Les cahiers disposés sur les deux pupitres, du regard elles se firent signe. La grande entente de la musique, plus étroite et mieux accordée que même l’amitié, les unissait soudain, sans paroles.

Élysée, toute rouge, déchiffrait, déchiffrait, saisie par ces harmonies encore insoupçonnées d’elle, qui n’avait guère été plus loin que Schumann.

Oh ! bonheur de pénétrer dans un domaine inexploré !

— Que c’est beau !… s’exalta la pensionnaire, essoufflée.
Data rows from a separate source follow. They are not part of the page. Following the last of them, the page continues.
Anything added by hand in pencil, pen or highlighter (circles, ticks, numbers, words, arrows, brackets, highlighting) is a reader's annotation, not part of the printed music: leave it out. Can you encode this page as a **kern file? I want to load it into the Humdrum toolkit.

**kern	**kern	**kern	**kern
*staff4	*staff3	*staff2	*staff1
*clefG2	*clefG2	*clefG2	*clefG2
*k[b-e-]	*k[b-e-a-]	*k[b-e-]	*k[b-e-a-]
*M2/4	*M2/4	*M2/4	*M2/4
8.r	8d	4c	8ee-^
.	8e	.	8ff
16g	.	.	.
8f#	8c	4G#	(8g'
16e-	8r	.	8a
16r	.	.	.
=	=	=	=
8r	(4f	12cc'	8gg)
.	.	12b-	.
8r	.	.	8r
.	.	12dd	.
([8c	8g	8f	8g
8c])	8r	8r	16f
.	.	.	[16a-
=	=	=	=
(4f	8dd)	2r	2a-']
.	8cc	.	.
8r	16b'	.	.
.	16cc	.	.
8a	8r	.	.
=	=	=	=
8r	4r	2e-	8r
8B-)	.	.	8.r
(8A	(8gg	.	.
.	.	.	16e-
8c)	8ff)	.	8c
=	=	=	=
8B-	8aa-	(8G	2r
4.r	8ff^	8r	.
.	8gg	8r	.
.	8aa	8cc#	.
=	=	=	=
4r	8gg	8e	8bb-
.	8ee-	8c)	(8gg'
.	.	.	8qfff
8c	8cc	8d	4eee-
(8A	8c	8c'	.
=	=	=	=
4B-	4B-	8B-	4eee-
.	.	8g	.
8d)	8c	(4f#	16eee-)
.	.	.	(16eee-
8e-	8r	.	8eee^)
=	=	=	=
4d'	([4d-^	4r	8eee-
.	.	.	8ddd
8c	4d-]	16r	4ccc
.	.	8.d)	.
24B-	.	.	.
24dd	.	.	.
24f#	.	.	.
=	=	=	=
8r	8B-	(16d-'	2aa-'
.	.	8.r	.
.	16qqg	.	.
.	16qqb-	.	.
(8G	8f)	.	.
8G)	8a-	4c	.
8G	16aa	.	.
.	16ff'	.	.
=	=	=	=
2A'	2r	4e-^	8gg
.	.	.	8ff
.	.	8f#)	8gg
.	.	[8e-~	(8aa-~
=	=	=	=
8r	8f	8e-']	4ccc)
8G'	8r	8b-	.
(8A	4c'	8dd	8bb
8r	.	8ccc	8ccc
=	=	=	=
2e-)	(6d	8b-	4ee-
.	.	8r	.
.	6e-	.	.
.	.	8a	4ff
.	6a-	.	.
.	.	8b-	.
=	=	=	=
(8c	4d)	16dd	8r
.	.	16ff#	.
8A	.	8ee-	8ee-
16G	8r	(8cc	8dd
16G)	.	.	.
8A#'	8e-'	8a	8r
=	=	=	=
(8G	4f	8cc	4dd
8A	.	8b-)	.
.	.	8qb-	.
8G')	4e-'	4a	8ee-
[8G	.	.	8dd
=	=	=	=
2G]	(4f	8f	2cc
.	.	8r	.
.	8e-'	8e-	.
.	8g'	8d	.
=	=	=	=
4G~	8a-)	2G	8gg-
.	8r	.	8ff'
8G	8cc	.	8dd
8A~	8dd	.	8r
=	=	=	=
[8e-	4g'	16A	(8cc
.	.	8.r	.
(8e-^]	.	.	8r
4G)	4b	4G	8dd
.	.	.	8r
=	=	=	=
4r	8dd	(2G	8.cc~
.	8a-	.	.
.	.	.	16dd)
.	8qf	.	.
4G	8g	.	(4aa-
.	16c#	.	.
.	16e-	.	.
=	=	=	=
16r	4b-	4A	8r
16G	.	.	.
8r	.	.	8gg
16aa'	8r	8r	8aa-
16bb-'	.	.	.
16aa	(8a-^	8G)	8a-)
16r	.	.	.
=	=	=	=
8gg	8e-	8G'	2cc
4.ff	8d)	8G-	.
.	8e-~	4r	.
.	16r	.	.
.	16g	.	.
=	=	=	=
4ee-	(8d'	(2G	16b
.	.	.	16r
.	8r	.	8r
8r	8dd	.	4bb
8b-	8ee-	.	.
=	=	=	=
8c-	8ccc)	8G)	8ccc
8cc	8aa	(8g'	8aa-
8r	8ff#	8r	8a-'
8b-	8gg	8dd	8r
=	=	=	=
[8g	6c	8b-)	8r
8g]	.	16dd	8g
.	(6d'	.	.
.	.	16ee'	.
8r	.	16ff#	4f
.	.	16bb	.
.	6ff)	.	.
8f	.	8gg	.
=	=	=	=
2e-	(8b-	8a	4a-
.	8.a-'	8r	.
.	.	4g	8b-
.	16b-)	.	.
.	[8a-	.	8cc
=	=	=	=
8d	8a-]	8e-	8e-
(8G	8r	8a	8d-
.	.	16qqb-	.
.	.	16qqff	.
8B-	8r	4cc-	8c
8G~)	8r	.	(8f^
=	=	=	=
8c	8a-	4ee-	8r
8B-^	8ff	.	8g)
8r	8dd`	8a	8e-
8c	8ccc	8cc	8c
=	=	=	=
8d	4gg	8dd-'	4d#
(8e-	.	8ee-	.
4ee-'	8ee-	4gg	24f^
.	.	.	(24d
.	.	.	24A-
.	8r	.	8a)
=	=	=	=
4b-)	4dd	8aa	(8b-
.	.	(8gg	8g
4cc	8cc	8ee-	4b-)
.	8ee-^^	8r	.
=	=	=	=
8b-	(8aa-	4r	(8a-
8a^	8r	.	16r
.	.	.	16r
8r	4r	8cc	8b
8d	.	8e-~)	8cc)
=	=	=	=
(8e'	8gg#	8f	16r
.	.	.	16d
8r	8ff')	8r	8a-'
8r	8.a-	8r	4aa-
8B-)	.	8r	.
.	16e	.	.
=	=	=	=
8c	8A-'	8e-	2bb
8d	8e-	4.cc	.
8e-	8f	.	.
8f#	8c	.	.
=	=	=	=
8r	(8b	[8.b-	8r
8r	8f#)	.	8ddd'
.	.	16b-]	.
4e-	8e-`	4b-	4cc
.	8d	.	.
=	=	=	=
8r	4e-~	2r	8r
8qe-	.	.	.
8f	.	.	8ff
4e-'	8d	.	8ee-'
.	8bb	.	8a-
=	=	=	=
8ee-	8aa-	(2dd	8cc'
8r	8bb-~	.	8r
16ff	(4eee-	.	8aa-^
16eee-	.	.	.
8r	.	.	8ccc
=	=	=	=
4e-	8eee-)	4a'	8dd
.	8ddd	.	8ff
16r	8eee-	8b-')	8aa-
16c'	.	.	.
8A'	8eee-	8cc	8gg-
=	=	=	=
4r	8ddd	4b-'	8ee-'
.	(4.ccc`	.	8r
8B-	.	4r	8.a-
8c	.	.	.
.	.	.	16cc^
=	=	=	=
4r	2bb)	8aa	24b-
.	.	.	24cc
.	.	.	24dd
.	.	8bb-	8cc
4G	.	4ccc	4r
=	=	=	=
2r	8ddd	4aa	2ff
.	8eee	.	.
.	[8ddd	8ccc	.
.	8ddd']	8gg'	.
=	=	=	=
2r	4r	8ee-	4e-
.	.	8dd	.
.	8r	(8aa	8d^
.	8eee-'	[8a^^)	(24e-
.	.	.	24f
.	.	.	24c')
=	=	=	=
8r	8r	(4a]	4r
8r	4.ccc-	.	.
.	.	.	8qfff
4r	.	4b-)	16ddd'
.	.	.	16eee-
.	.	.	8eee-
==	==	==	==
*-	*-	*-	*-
Et ses yeux avides parcouraient déjà la suite…

Cependant, frappée d’une idée subite :

— Mais, dites ?… à quelle heure vous couchiez-vous, à la pension ? demanda Mme Arnaud.

— À neuf heures !

— À neuf heures !… Il en est dix bientôt. Vite, vite, dites-nous bonsoir, ma chérie. Il ne faut pas commencer à déséquilibrer vos bonnes habitudes.

Et toute son attitude la montrait frémissante, élancée vers la musique.

— Pour une fois !… intervint Stéphen Arnaud. Ça allait si bien, ce concert !

Mais l’autoritaire était déjà debout.

— Non, non ! Il faut qu’elle aille se coucher, tout de suite, tout de suite !

Avec un clignement d’yeux complice et rieur vers sa fille :

— Bien, madame la major !… céda le docteur.